Also lautet die Regel: Zwischen zwei DoubleVertices (x,y) und (z,w) soll eine Kante der Länge a existieren, wenn
(x oder y) UND (z und w)  
eine Kante der Länge a haben???? (<-Fragezeichen)

Wenn das so sein soll, kreigt man das bestimmt hin. Was auch immer damit dann... modelliert wird :bahnhof:


----------



## flashdog (30. Jul 2009)

Genau, das ist die Bedingung, aber leider weiss ich nicht wie man es programmiert.


----------



## Marco13 (30. Jul 2009)

Sooo, damit wäre die Mittagspause auch rum.

▶ _Eingaben zur Aufgabe_

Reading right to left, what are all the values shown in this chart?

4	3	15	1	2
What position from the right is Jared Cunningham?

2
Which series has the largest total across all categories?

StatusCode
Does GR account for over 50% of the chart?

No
---
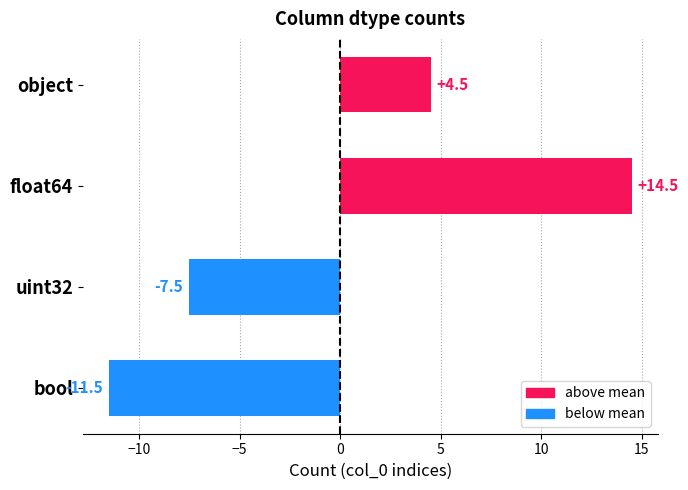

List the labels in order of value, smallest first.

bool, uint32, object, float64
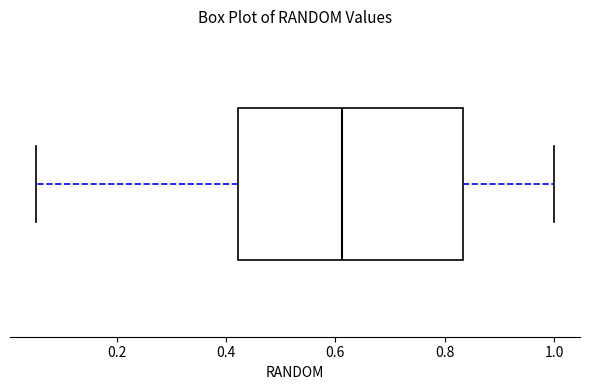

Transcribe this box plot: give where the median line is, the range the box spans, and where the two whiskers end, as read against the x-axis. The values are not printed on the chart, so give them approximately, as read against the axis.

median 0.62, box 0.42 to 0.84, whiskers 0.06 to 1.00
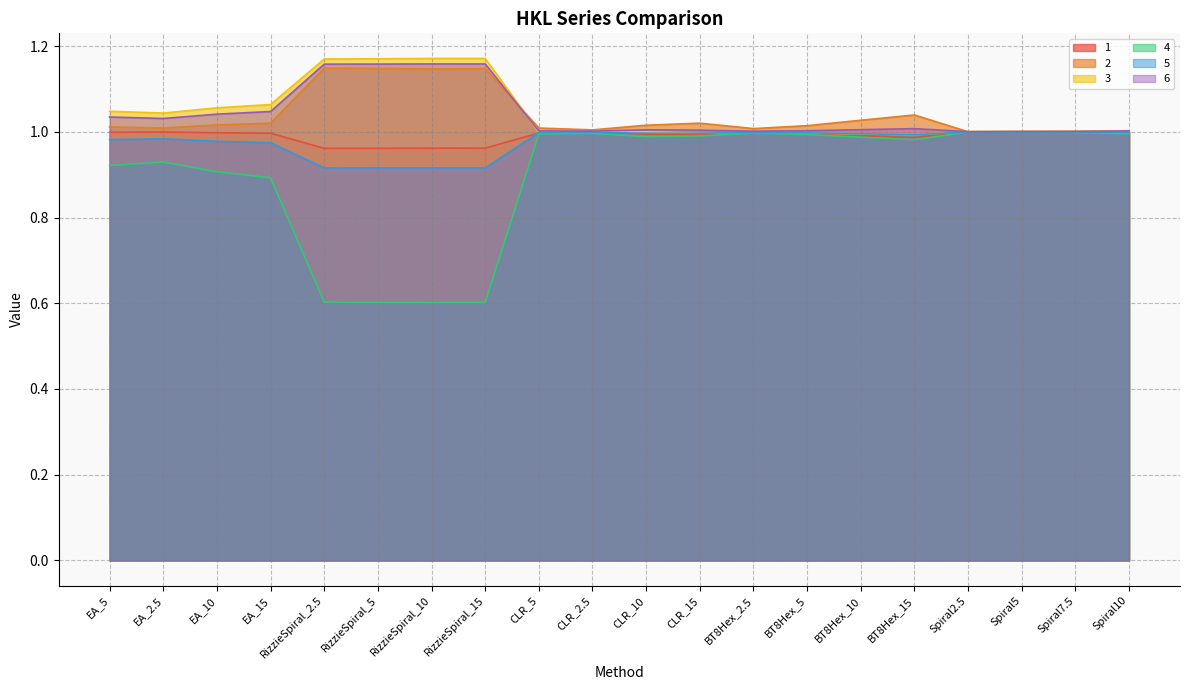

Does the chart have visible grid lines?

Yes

▶ _Fragen_
a: Was weiß flashdog laut dem Forumsauszug leider nicht?
b: Sammle aus den Einträgen jede Zeile, in der das Wort "right" vorkommt.

▶ _Lösungen_
a: Wie man die Bedingung programmiert.

b:
Reading right to left, what are all the values shown in this chart?
What position from the right is Jared Cunningham?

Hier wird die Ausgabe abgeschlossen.